Ganz nebenbei wird in solchen Sequenzen von den Schauspielern auch schnell der ansonsten verwendete Akzent vergessen und ein des Lebens überdrüssiger Verwandter in höchstem Hochdeutsch und Nachrichtensprecher- Qualität beschwafelt, wie sich ansonsten nicht mal Professoren zu unterhalten pflegen, was natürlich den ungeheuren Familienzusammenhalt aufzeigen soll, der besonders in türkischen Familien herrscht. Solche Dinge verleiten manch anderen zu euphorischen Lobenshymnen dieser "gelungenen Milieu- Studie". Ich denke, die meisten von denen kennen die Szene ebenso wenig wie ich. Eine türkische Kollegin indessen, die es ja besser wissen müsste, war auch wenig angetan und fragte mit Recht, "Warum gerade die Türken?"

Kaffeeklatsch
Sandra Novak (Nadeshda Brennicke) und Yonca Abdullah (Oezlem Cetin):
"Wir brauchen zwar keinen Zuhälter, aber wir brauchen einen, der auf uns aufpasst. Und jetzt, wo Farouk tot ist, haben wir uns gedacht, kannst du das doch machen."
Jetzt versteh' ich endlich, warum KILLER so gern in'n Puff geht.
Wenn die Nutten dort alle so aussehen wie Fotomodelle...

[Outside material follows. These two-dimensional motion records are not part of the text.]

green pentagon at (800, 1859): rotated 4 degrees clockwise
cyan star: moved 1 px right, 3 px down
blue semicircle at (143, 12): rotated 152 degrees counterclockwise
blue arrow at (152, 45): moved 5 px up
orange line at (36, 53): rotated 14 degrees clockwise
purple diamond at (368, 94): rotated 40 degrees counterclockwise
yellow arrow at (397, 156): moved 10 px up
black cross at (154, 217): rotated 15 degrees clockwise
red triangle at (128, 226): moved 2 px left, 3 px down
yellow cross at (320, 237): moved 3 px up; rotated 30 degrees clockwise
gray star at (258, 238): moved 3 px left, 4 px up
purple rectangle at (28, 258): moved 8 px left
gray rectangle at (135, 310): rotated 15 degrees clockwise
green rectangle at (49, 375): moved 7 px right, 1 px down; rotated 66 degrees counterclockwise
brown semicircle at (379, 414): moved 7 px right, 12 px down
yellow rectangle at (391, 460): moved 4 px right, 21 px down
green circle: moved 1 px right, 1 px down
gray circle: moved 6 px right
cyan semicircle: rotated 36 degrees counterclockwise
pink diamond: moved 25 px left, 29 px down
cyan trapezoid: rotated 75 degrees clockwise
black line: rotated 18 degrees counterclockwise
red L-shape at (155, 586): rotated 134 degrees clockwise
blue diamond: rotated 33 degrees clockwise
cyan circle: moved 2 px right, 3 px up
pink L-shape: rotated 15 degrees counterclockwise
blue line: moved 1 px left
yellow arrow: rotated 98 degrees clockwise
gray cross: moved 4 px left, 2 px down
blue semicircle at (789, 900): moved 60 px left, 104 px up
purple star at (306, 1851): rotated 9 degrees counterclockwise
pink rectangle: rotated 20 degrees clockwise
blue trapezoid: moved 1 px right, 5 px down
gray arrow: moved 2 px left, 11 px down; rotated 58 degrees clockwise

Ich mag diesem Film nicht. Mir gefällt es nicht, solche Gestalten, Dealer, Diebe und Zuhälter, ganz gleich welcher Herkunft, auf einer solch realistisch anmutend wollenden Basis zu Filmhelden erklärt zu bekommen. Und auch ein Antiheld ist ein Held.

Unglaublich, daß der Film nach Vorlage eines Buches von einem Türken entstanden sein soll (Abschaum von Feridun Zaimoglu). Die schon erwähnte, türkische Kollegin erzählte in diesem Zusammenhang noch etwas von Renan Demirkan, der deutschen Vorzeigetürkin und wie leicht es Ausländer in Deutschland doch hätten, Aufmerksamkeit und Berühmtheit zu erlangen, mit nur ein bisschen Freundlichkeit den richtigen Personen im Medien- Business gegenüber.